Adverse events may occur when inserting the enteroscope to the target site, including intestinal bleeding and perforation, particularly in patients with tight adhesions8. In one study, intestinal perforation occurred in 1.9% of patients30. In the present study, only one patient with choledocholithiasis after Billroth II anastomosis due to gastric cancer developed mild postoperative pancreatitis. No major adverse events occurred, such as significant post-ERCP bleeding or perforation. In fact, our experience has shown that removing plastic stents through the enteroscopy site is much more difficult than inserting plastic stents. The nasobiliary duct can be used as a substitute. Simultaneously or subsequently incising the nasobiliary duct and retaining it within the stomach is beneficial for stent removal.

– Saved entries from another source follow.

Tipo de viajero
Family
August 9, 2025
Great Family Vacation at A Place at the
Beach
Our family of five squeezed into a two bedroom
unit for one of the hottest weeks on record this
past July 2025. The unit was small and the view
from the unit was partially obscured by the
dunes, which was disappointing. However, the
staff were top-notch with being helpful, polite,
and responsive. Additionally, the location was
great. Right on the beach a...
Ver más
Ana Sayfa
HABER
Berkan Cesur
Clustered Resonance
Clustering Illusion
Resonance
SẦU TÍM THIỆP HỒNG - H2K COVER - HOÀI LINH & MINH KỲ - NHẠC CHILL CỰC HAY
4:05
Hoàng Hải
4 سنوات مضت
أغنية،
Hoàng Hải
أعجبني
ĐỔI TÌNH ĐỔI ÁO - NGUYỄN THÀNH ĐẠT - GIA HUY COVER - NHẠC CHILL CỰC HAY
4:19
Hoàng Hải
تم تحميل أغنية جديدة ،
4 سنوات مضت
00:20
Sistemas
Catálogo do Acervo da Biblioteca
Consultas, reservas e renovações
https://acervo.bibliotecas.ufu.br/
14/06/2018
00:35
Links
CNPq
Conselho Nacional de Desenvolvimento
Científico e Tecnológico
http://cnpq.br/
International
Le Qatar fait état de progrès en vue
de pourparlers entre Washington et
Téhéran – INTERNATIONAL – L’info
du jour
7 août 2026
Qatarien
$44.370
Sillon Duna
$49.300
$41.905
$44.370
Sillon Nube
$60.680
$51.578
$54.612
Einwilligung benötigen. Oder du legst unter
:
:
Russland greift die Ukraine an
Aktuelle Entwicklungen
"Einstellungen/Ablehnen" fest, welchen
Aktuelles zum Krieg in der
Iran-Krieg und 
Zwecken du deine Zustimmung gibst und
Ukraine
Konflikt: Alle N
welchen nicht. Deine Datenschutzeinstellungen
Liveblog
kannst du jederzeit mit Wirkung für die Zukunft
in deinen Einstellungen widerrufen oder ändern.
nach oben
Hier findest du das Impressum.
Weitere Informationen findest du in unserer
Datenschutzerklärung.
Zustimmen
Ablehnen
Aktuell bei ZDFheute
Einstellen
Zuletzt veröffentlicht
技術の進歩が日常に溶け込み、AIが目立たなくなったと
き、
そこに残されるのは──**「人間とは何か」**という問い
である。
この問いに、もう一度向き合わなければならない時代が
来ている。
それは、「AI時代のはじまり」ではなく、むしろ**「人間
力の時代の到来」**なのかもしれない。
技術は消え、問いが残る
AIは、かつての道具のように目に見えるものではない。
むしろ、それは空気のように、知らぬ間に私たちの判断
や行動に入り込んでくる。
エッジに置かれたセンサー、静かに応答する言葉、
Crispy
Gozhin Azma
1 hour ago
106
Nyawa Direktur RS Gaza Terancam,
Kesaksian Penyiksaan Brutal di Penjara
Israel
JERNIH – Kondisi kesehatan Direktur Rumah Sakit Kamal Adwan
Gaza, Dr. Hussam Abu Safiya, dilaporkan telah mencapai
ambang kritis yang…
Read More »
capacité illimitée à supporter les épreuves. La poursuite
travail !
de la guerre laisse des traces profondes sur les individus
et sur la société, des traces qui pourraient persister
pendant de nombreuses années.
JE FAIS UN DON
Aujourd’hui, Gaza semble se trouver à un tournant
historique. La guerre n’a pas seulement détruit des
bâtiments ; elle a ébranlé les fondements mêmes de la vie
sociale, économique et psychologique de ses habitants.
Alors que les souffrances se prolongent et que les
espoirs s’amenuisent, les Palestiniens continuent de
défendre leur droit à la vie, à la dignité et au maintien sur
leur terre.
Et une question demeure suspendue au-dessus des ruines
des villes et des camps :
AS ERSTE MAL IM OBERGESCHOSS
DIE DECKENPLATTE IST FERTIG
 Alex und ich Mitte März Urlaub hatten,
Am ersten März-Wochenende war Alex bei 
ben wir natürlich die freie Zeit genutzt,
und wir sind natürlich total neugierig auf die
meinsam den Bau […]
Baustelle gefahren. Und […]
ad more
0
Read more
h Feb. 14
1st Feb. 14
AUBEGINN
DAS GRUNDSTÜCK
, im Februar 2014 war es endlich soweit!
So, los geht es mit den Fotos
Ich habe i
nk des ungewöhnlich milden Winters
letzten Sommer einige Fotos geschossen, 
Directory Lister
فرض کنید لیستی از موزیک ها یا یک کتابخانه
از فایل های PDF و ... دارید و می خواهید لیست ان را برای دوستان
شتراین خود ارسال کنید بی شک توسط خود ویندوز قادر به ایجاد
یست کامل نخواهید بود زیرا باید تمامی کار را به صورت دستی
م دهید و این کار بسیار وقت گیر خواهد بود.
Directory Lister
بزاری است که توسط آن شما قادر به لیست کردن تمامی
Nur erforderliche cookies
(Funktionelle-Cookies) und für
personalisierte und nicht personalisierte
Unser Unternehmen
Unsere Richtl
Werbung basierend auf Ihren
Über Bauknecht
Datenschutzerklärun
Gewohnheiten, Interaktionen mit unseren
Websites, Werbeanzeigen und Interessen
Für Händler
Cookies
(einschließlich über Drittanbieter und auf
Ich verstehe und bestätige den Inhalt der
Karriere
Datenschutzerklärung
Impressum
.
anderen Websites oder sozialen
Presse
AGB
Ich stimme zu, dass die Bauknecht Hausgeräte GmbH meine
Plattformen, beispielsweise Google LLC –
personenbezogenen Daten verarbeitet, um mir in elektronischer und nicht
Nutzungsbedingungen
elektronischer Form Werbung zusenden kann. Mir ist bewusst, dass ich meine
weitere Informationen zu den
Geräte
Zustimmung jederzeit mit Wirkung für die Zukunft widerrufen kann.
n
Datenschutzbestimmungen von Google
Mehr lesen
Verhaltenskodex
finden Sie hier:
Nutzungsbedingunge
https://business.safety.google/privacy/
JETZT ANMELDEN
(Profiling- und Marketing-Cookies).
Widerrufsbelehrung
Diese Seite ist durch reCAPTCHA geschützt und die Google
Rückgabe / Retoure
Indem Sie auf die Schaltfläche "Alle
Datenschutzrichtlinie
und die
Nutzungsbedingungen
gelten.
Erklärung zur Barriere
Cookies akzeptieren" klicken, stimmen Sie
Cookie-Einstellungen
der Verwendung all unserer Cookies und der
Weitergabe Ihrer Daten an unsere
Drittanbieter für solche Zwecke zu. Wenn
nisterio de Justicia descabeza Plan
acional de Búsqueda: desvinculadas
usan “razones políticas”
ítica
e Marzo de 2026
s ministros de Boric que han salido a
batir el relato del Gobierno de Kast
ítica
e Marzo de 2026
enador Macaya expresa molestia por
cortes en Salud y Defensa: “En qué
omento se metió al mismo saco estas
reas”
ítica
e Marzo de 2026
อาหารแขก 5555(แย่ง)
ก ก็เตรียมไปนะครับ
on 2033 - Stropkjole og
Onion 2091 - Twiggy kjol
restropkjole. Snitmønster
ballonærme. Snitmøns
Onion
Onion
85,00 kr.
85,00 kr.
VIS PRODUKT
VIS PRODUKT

Percutaneous transhepatic biliary drainage is a remedial method for failed short SBE-assisted ERCP8. Short SBE-assisted ERCP using the rendezvous technique may be helpful for patients with a sharply angulated Roux-en-Y limb21,32. A motorized spiral enteroscope (PSF-1; Olympus Medical Systems) with a working length of 168 cm and a working channel diameter of 3.2 mm has been available since 2015. Motorized SE-assisted ERCP in patients with SAA reportedly facilitates successful and rapid enteroscopic access and cannulation8,33. Alternative treatment modalities have also been recently developed, including laparoscopy-assisted ERCP and interventional endoscopic ultrasound (EUS)8. Laparoscopy-assisted ERCP reportedly achieved high success rates in some patients with a history of Roux-en-Y gastric bypass surgery34. Interventional EUS also provides a higher success rate and shorter procedure time than balloon enteroscopy-assisted ERCP in some patients with SAA8,35. Moreover, endoscopic ultrasound-directed transgastric ERCP, a recently emerging technique, may be superior to laparoscopy-assisted ERCP because of its shorter procedure time and length of hospital stay36.
In conclusion, short SBE is a safe first-line method for managing pancreatobiliary disease in patients with SAA. Difficult cases, particularly those involving patients with a history of Roux-en-Y reconstruction, require the combination of other methods or the search for alternative solutions.